Text for analysis:
★ ★ ★ ★
Now we need to scale the original 10K events of the MC sample to 349
$pb^{-1}$. The total $t\bar{t}$ cross section is 6.8 pb \cite{NNLO}.
Taking into account the branching fraction to hadronic $\tau+jets$
mode, the effective cross section comes out to be:

$B(\tau\rightarrow hadrons)\cdot B(t\bar{t}\rightarrow\tau+jets)\cdot\sigma(t\bar{t})=0.65\cdot0.15\cdot6.8=0.66$
pb

Throughout this work we had however used the value of $\sigma(t\bar{t})$
of 5.5 pb, the value, computed by the ALPGEN simulation, taking into
account the generation cuts. The effective cross section used for
scaling is then 0.53 pb. Since this value is only used for reference
and optimization of S:B it's of no importance which number is used.

The relative flavor fractions of the $W+4jets$ process were taken
from ALPGEN simulation as ratios of the simulated cross section. It
was then normalized to the measured total value of 4.5 $\pm$ 2.2
pb \cite{W+4j}

Table \ref{presel} shows the results of the preselection for both
data and the backgrounds.
★ ★ ★ ★
Source data:
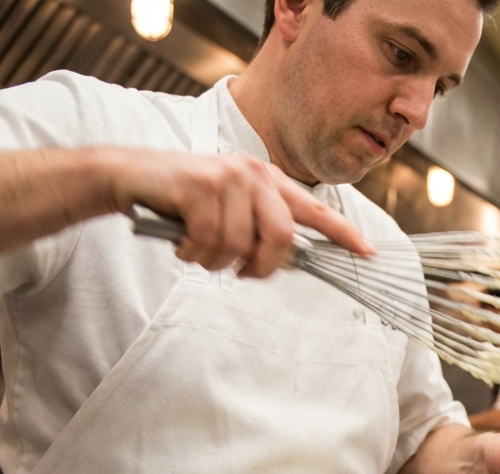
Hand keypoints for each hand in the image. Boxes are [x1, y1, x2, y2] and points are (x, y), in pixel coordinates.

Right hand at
★ ★ ★ ★
Problems to solve:
a) List every cross-section value that the cross-section passage gives in pb.
b) In the cross-section passage, what value of $\sigma(t\bar{t})$ was used throughout the work, and where did it come from?
c) From the cross-section passage, return the part that opens with the words containing "The relative flavor" and closes with "and the backgrounds.".

Task-by-task solutions:
a)
6.8 pb (total $t\bar{t}$ cross section)
0.66 pb (effective cross section)
5.5 pb ($\sigma(t\bar{t})$ computed by the ALPGEN simulation)
0.53 pb (effective cross section used for scaling)
4.5 $\pm$ 2.2 pb (measured total value for $W+4jets$)

b) 5.5 pb, computed by the ALPGEN simulation with the generation cuts taken into account.

c)
The relative flavor fractions of the $W+4jets$ process were taken
from ALPGEN simulation as ratios of the simulated cross section. It
was then normalized to the measured total value of 4.5 $\pm$ 2.2
pb \cite{W+4j}

Table \ref{presel} shows the results of the preselection for both
data and the backgrounds.